Constructing a PySpark DataFrame Dynamically

Spark provides a lot of connectors to load data from various formats. Whether it is a CSV or JSON or Parquet you can use the magic of “spark.read”.

However, there are times when you would like to create a DataFrame dynamically using code. The one use case that I was presented with was to create a dataframe out of a very twisted incoming JSON from an API. So, I decided to parse the JSON manually and create a dataframe.

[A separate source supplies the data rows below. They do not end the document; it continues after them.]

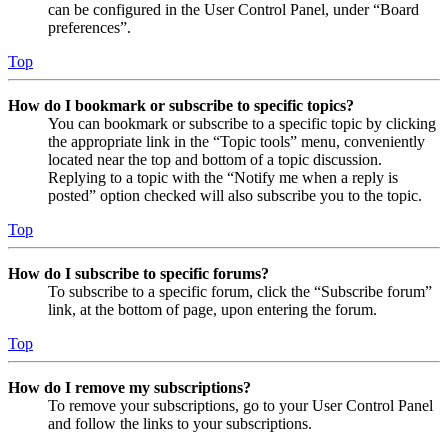
can be configured in the User Control Panel, under “Board
preferences”.
Top
How do I bookmark or subscribe to specific topics?
You can bookmark or subscribe to a specific topic by clicking
the appropriate link in the “Topic tools” menu, conveniently
located near the top and bottom of a topic discussion.
Replying to a topic with the “Notify me when a reply is
posted” option checked will also subscribe you to the topic.
Top
How do I subscribe to specific forums?
To subscribe to a specific forum, click the “Subscribe forum”
link, at the bottom of page, upon entering the forum.
Top
How do I remove my subscriptions?
To remove your subscriptions, go to your User Control Panel
and follow the links to your subscriptions.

The approach we are going to use is to create a list of structured Row types and we are using PySpark for the task. The steps are as follows:

  1. Define the custom row class
personRow = Row("name","age")

2. Create an empty list to populate later

community = []

3. Create row objects with the specific data in them. In my case, this data is coming from the response that we get from calling the API.

qr = personRow(name, age)

4. Append the row objects to the list. In our program, we are using a loop to append multiple Row objects to the list.

community.append(qr)

5. Define the schema using StructType

person_schema = StructType([ \
                              StructField("name", StringType(), True), \
                              StructField("age", IntegerType(), True), \

                    ])

6. Create the dataframe using createDataFrame. The two parameters required is the data and schema to applied.

communityDF = spark.createDataFrame(community, person_schema)

Using the steps above, we are able to create a dataframe for use in Spark applications dynamically.